Although I think its for the best because whenever im with him i always felt insecure and pressure d to be this girl that everyone would envy (so i have to be always pretty, funny etc. and it sucks) but I couldn’t get over the fact that now he’s single, he’s gonna party and pick up girls and do single guys stuff and it’s gonna hurt real bad because it’s like nothing happened.
I’m struggling and i just want to be okay.
Jed Brewer replied:
Thanks for your note. I’m so sorry you’re hurting.
Breaking-up sucks. It hurts. For me, it always made me feel like I was on the verge of throwing up. It was awful.
But, then, slowly, that sick-to-my-stomach feeling began to recede. That panic started to fade. And, instead of the white-hot misery, I was left with the lonely question, “What now?”
There’s an old saying, and it goes, “Nothing gets you over the last one, like the next one.”
That saying is true, it turns out. And, to answer your question of ‘how to get over a breakup fast’, the easy answer is to hop into a relationship with someone new.
That’s not to say this is a smart approach, or that, in the long term, you’ll be glad you did it. But, it will, functionally, get you over the broken-heartedness of a tough breakup very quickly.
But let’s look at something else, at least for a moment. You said that the break-up is your fault. Without knowing the details, I can’t know how true that is, but let’s say you’re right.
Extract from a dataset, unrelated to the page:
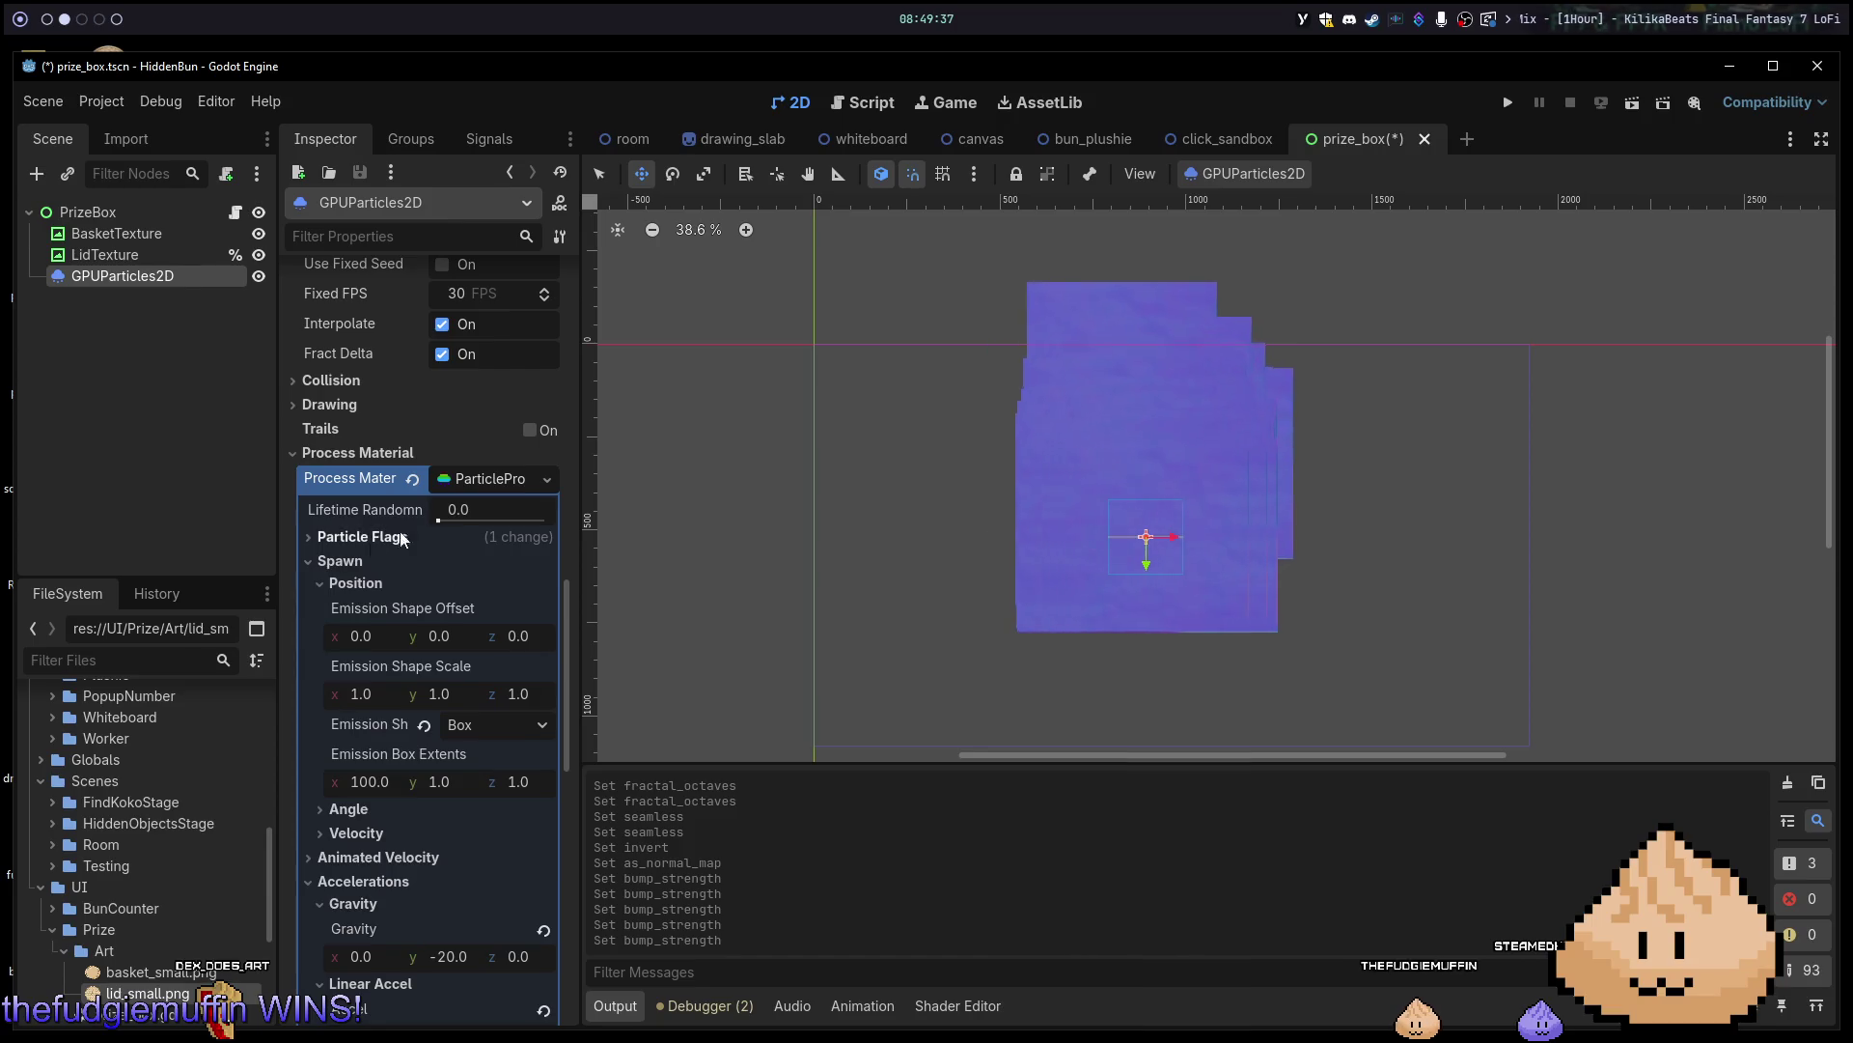
pyautogui.scroll(2, 477, 521)
pyautogui.scroll(20, 435, 636)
Let’s say that you had something really amazing, and beautiful, and you blew it. (Again, I don’t know that that’s the case, but, for purposes of argument, let’s say it is.) In that case, I’d like to encourage you to not ‘get over you breakup and quickly’. Instead, I’d like to encourage you to do the thing that will get you to somewhere awesome in your life:
Look your mistake in the eye, figure out what led you to it, and figure out how to live differently in the future.
I work, in my day job, with men and women coming out of drug addiction. And they have, in general, made some awful mistakes, and treated the people in their lives terribly. And then they come to a place – at least briefly – of sobriety.
And before them, in that moment, is a heap of wreckage – the shattered memories of all the relationships they have destroyed.
Some folks, faced with that truth, immediately go back to their drug-of-choice in order to dull the ache.
Some try to pretend nothing bad ever happened, and live for as long as possible in a haze of denial.
But those courageous men and women who truly overcome their addiction and go on to lead beautiful lives do something else. They open their eyes wide, and take in the vastness of what has happened, and what their actions have caused, and then ask, “What led me to behave this way?”
That same choice is before you. Let’s say, just as an example, that you cheated on your boyfriend – that you went off and made out with some other guy, and he discovered it, and broke up with you.
Well, one option – I guess – might be that you’re just an awful person who does awful things. But that’s pretty much never true. The other option is that there are thoughts, fears, attitudes, and insecurities that led you down a path where this seemed like a good idea. Sure, ultimately, you chose to do something wrong, and the responsibility for that rests with you. But what if there are things in your brain that helped you get there?
So, for example, what if your ex-boyfriend treated you really well, and, on some level, you felt like you didn’t deserve that good treatment. That, sooner or later, he’d figure out you were no good, and he’d move on. And, so, maybe, in your brain, there was the feeling that cheating on him would help to move that process along, and we’d reach the inevitable much more quickly, and we’d all be better off.
Well, see, if that’s the case – and this is called ‘sabotage behavior’ – then what we’ve discovered, by staring this in the eye, is that the real struggle for you is self-image. That a negative self-image led you to a place of feeling inadequate in a good relationship, and those feelings of inadequacy led you to find a way to end that relationship.
Then, what we need is to address is that negative self-image. We need to declare war on it, get a pastor or mentor involved, and figure out how to change it.
Because, if we do, there is an amazing life waiting. And, if we don’t, we will do these same things again – it’s just a matter of time.
You can get over your breakup quickly by getting into another relationship. But, sis, before you do that, let me encourage you to look at this break up, to look at your part in it, and figure out how you got there. To take responsibility for your actions, and figure out what led you to them. And to decide to think and live differently in the future, so you can have different – and better – results.
You can do that. It takes courage, but you already have that, or you wouldn’t have written me this note. Don’t stop now. Face this down, and an amazing life awaits.